- **Text**
-- begin --

Recessions and Risk
Christopher Norwood • August 12, 2024
  • Volatility is rising in the stock market
  • A recession is increasingly likely in the next six to twelve months
  • Risk management means using Modern Portfolio Theory to reduce risk for any given level of return

S&P 500 10-day Chart

Market Update

The S&P 500 fell 0.04% to close the week at 5,344.16. It was a volatile week despite the index finishing within three points of its start. We wrote last week that, “The rapid changes in the odds in the futures market are unusual. It suggests that investors are unsure of themselves. The market hates uncertainty. Monday's open could be interesting.” Monday's opening was interesting as it turned out. The S&P 500 gapped down at the open. It lost 4.3% from Friday’s close to the Monday morning low, which came in the first 15 minutes of trading. The VIX spiked to 65 in pre-market trading. Any move above 35 in the VIX typically signals a bottom is imminent. That was the case Monday as the S&P bottomed in the first 15 minutes of trading.


Ignore claims that the stock market is responding to a weakening employment picture. Technicals are dominating daily market moves. Two Fridays ago, the S&P bounced off the 100-day moving average. Last Monday the gap down cleared support at the 100-day moving average which is at 5,300. Traders positioned to benefit from a decline were hoping for a run lower to the 200-day at 5,025. They may still get it, but it didn’t happen last week. Buyers came in early Monday. The S&P peaked above the 100-day during trading on Tuesday before closing below it. The S&P finally regained the 100-day, closing above it on Friday. There is resistance at 5,400 and 5,440. The 5,440 resistance is where the 20-day moving average recently crossed below the 50-day.

S&P 500 Six Month Chart

The 20-day moving average falling below the 50-day is a short-term negative. Traders will favor the downside because of the cross. It increases the chances that we’ll see more downside testing in the next few weeks. A fall to the 200-day moving average wouldn't be a surprise.


The S&P 500 and the Nasdaq Composite recorded their largest three-day percentage declines in more than two years by Monday's close. The S&P fell 6.1%. The Nasdaq fell 8%. The first two trading days of August were already the worst start to a month for the S&P 500 since 2011. It was the worst start for a month for the Nasdaq since 2008. The selling two Fridays ago and Monday are red flags. The stock market spent the rest of the week recovering, but investors should take heed. The bounce from last Monday’s low might be short lived. The decline wasn’t big enough or long enough to reset the bull market advance, at least not for long. Investors should expect more volatility during the rest of August and into the fall.


Norwood Economics is on recession watch. That doesn’t mean we are avoiding buying. There are always good companies on sale. Sometimes it’s just harder to find them. The S&P 500 is expensive on a capitalization weighted basis. The S&P is trading at 21 times 12-month forward earnings. Yet the equal weighted S&P is only trading at 18 times 2024 earnings. The S&P 500 has traded at 16 times earnings over the long run. There are good S&P 500 companies trading at 10x to 12x earnings. Investors just have to find them.

-- end --

- **Data section**
-- begin --

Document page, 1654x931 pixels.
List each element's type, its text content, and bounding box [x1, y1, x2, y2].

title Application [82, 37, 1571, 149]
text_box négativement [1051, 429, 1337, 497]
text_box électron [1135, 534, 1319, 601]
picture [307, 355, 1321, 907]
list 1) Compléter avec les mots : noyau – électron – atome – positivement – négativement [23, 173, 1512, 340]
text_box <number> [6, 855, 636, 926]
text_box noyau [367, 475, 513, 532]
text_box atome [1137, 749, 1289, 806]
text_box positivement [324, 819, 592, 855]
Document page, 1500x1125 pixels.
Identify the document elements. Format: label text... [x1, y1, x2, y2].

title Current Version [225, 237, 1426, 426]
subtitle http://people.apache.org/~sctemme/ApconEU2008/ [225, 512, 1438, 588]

-- end --

- **Set tasks**
(a) Write out, word for word, the passage of the market commentary above that starts with the words "S&P 500 Six" and ends with "be a surprise.".
(b) Pick out every line in the entries above that contains the string "page", and copy each one as it stands.

- **Exercise results**
(a)
S&P 500 Six Month Chart

The 20-day moving average falling below the 50-day is a short-term negative. Traders will favor the downside because of the cross. It increases the chances that we’ll see more downside testing in the next few weeks. A fall to the 200-day moving average wouldn't be a surprise.

(b)
Document page, 1654x931 pixels.
Document page, 1500x1125 pixels.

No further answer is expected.